Incredibly, Epstein slept just 13 months in a county jail and was allowed to leave for work every day. Even worse, as the Herald’s Julie K. Brown (a former Daily News colleague and friend) reported in her Polk Award-winning series, Epstein’s victims were never informed of his sweetheart deal or allowed to weigh in. On Friday, a judge ruled that Justice Department lawyers broke the law in their handling of the deal. The man who oversaw all of this — the then-U.S. Attorney for Miami, Alex Acosta — has moved on. He is still the U.S. Secretary of Labor, appointed by Epstein’s friend President Trump.

Indeed, Epstein’s teen-sex-abuse equivalent of shooting a man on Fifth Avenue and getting away with it was clearly made possible by his many powerful friends — including not just Trump but also former president Bill Clinton, a frequent flier on Epstein’s plane that was dubbed (no, you can’t make these things up) “the Lolita Express.” His lawyers who negotiated his cushy deal included Alan Dershowitz (now also accused of Epstein-related sexual shenanigans) and Kenneth Starr. Their work only proved that there are two systems of justice in America — one for the 1 Percent and another for the rest of us.

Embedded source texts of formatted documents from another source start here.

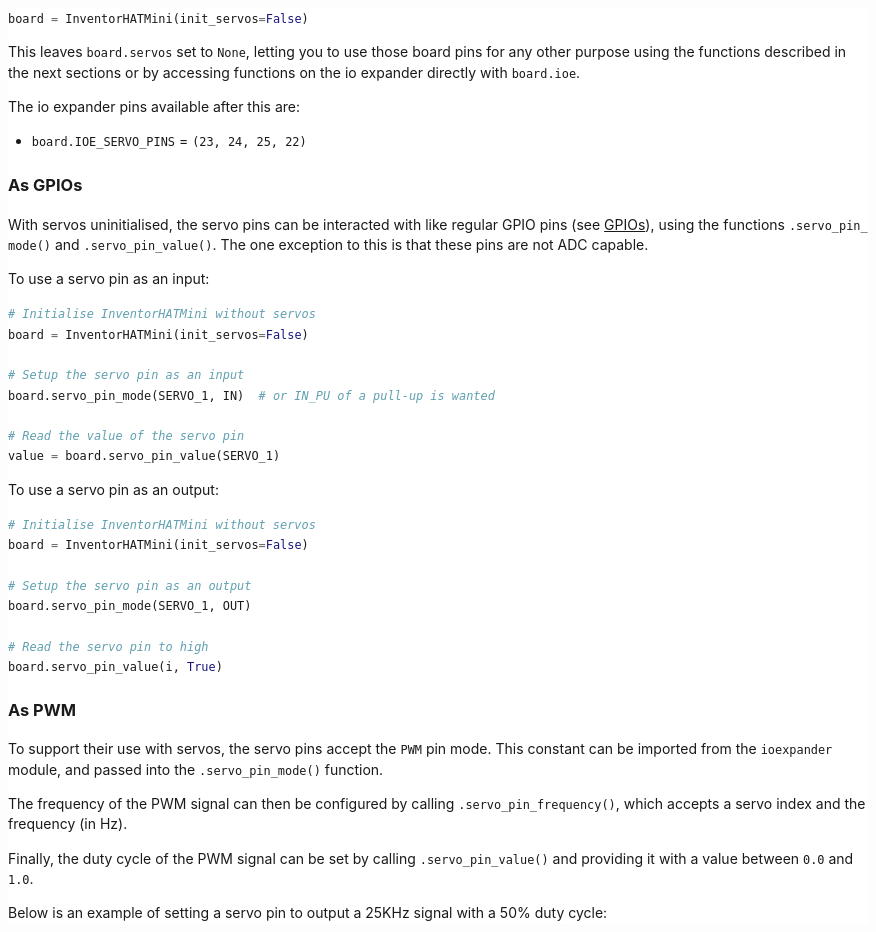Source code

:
 ```python
board = InventorHATMini(init_servos=False)
```

This leaves `board.servos` set to `None`, letting you to use those board pins for any other purpose using the functions described in the next sections or by accessing functions on the io expander directly with `board.ioe`.

The io expander pins available after this are:

* `board.IOE_SERVO_PINS` = `(23, 24, 25, 22)`


### As GPIOs

With servos uninitialised, the servo pins can be interacted with like regular GPIO pins (see [GPIOs](#gpios)), using the functions `.servo_pin_mode()` and `.servo_pin_value()`. The one exception to this is that these pins are not ADC capable.

To use a servo pin as an input:

```python
# Initialise InventorHATMini without servos
board = InventorHATMini(init_servos=False)

# Setup the servo pin as an input
board.servo_pin_mode(SERVO_1, IN)  # or IN_PU of a pull-up is wanted

# Read the value of the servo pin
value = board.servo_pin_value(SERVO_1)
```

To use a servo pin as an output:

```python
# Initialise InventorHATMini without servos
board = InventorHATMini(init_servos=False)

# Setup the servo pin as an output
board.servo_pin_mode(SERVO_1, OUT)

# Read the servo pin to high
board.servo_pin_value(i, True)
```


### As PWM

To support their use with servos, the servo pins accept the `PWM` pin mode. This constant can be imported from the `ioexpander` module, and passed into the `.servo_pin_mode()` function.

The frequency of the PWM signal can then be configured by calling `.servo_pin_frequency()`, which accepts a servo index and the frequency (in Hz).

Finally, the duty cycle of the PWM signal can be set by calling `.servo_pin_value()` and providing it with a value between `0.0` and `1.0`.

Below is an example of setting a servo pin to output a 25KHz signal with a 50% duty cycle:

Ironically, the escapades of Palm Beach’s Billionaires Gone Wild have played a key role in making more and more Americans woke to our three-ring circus of power imbalance — income inequality, the patriarchy, and white privilege — and how closely locked those circles have become. It’s not just sex crimes. Remember the failure to hold any rich folks accountable for crashing the world economy in 2008?

Or reflect, for just one moment, on Robert Kraft’s National Football League. Players linked to violence and abuse toward women are welcomed back into the NFL after Epstein-caliber wrist slaps, while the one player who dared question police brutality toward African Americans was blackballed for two years.

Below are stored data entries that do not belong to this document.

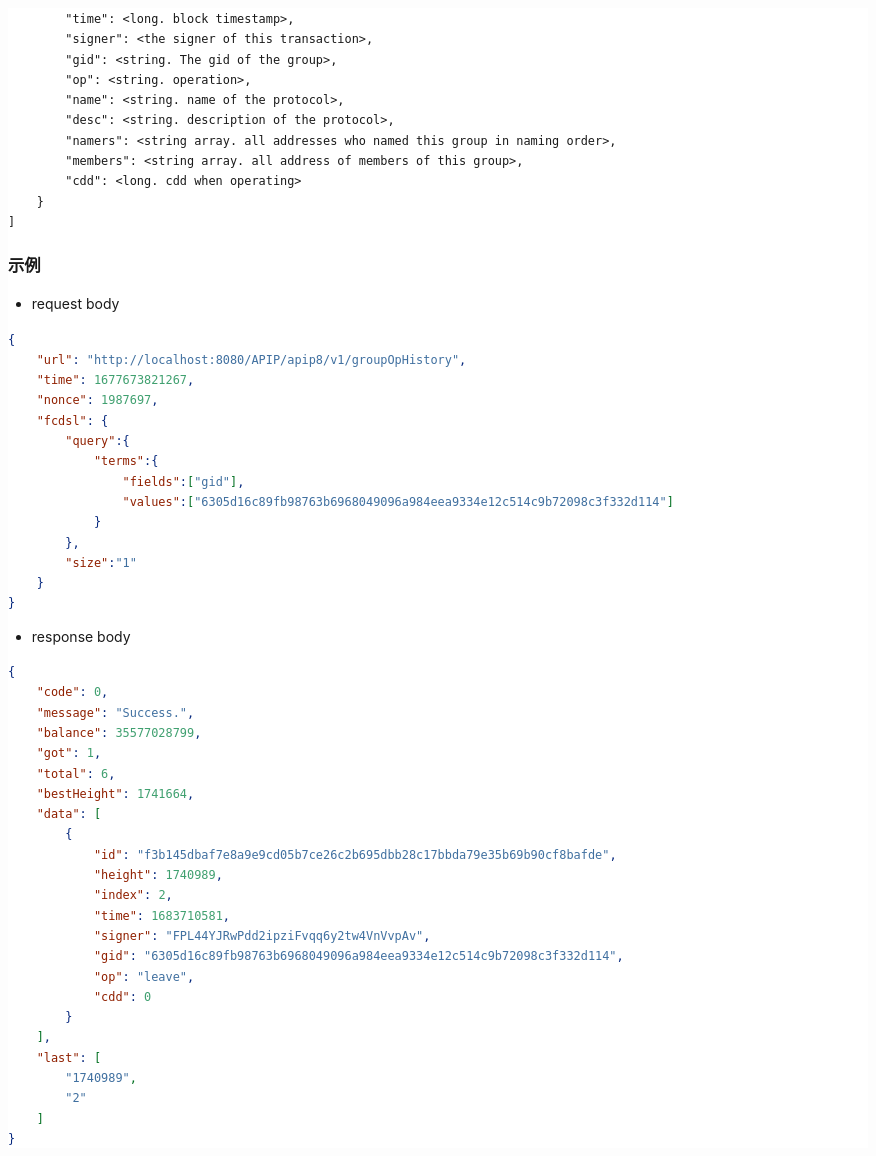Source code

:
```
		"time": <long. block timestamp>,
		"signer": <the signer of this transaction>,
		"gid": <string. The gid of the group>,
		"op": <string. operation>,
		"name": <string. name of the protocol>,
		"desc": <string. description of the protocol>,
		"namers": <string array. all addresses who named this group in naming order>,
		"members": <string array. all address of members of this group>,
		"cdd": <long. cdd when operating>
	}
]

```
### 示例
  - request body
```json
{
	"url": "http://localhost:8080/APIP/apip8/v1/groupOpHistory",
	"time": 1677673821267,
	"nonce": 1987697,
	"fcdsl": {
		"query":{
		    "terms":{
		        "fields":["gid"],
		        "values":["6305d16c89fb98763b6968049096a984eea9334e12c514c9b72098c3f332d114"]
		    }
		},
        "size":"1"
	}
}
```
  - response body
```json
{
    "code": 0,
    "message": "Success.",
    "balance": 35577028799,
    "got": 1,
    "total": 6,
    "bestHeight": 1741664,
    "data": [
        {
            "id": "f3b145dbaf7e8a9e9cd05b7ce26c2b695dbb28c17bbda79e35b69b90cf8bafde",
            "height": 1740989,
            "index": 2,
            "time": 1683710581,
            "signer": "FPL44YJRwPdd2ipziFvqq6y2tw4VnVvpAv",
            "gid": "6305d16c89fb98763b6968049096a984eea9334e12c514c9b72098c3f332d114",
            "op": "leave",
            "cdd": 0
        }
    ],
    "last": [
        "1740989",
        "2"
    ]
}
```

Don’t be shocked, shocked when Bob Kraft gets off easy from the league.

Yet the absolute peak for the tyranny of America’s billionaire patriarchy could also mean the beginning of its end. That would be the election of Trump in 2016. Like his friend Epstein, Trump got away with stunning sexual misconduct on the road to the White House — caught on tape bragging about groping women’s private parts and also accused of various sexual misconduct by 22 women. Only later did we learn that Trump’s fixer and now convicted felon Michael Cohen had engineered large payoffs to two women to keep their stories of extramarital affairs with Trump out of the media right before Election Day.

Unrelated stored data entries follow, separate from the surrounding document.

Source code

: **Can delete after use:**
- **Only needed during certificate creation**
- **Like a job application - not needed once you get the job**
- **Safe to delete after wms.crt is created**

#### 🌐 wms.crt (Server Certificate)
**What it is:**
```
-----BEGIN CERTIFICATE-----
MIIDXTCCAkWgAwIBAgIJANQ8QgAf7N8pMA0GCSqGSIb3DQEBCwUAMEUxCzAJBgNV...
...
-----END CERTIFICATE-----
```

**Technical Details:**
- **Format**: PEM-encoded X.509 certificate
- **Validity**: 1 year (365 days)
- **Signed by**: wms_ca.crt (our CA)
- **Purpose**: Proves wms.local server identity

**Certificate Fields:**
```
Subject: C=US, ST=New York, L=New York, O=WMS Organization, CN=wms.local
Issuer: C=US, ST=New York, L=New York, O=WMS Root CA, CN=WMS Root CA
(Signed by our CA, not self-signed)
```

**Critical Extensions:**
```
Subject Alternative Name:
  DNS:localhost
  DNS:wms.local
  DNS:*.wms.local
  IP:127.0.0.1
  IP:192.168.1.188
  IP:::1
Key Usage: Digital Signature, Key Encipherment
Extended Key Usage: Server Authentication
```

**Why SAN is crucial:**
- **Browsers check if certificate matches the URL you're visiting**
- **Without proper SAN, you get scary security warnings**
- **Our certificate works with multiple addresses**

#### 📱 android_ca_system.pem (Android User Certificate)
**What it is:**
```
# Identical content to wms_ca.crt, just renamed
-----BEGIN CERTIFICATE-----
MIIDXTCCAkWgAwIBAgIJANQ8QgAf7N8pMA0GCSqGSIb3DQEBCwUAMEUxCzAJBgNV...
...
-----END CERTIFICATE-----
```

But the fact that such a man could be elected president woke up a slumbering giant. Millions of women took to the streets to protest on the morning after Trump’s inauguration. That show of solidarity helped encourage others who’d been abused by powerful men and shamed into silence to instead tell their stories in the #MeToo movement, bringing down men like Harvey Weinstein so accustomed to getting away with it. In November 2018, a surge of female voters elected a new Congress with a powerful core determined to do what once had seemed unthinkable: Hold America’s billionaires to account.

I don’t think it’s crazy to draw a straight line between the patriarchal abuses of men like Epstein and Trump to growing public support for not-so-radical ideas like Sen. Elizabeth Warren’s wealth tax, a levy on those with a net worth of more than $50 million, or Rep. Alexandra Ocasio-Cortez’s suggestion of a 70 percent marginal tax rate similar to what was assessed in America in the booming 1950s and ’60s. It’s one side of an equation that seeks a fairer, just America where some folks aren’t forced into bankruptcy by a hospital bill or held back by massive college debts while a privileged class gets away with high crimes and misdemeanors.

But in addition to economic justice, America needs more justice, period. It’s not just revenge to say that Robert Kraft, Jeffrey Epstein. and — yes, Donald Trump — need to pay a price for what they’ve done. In the end, we won’t have the America we need until we listen to the women they abused and enslaved, restore their humanity, and help set them free.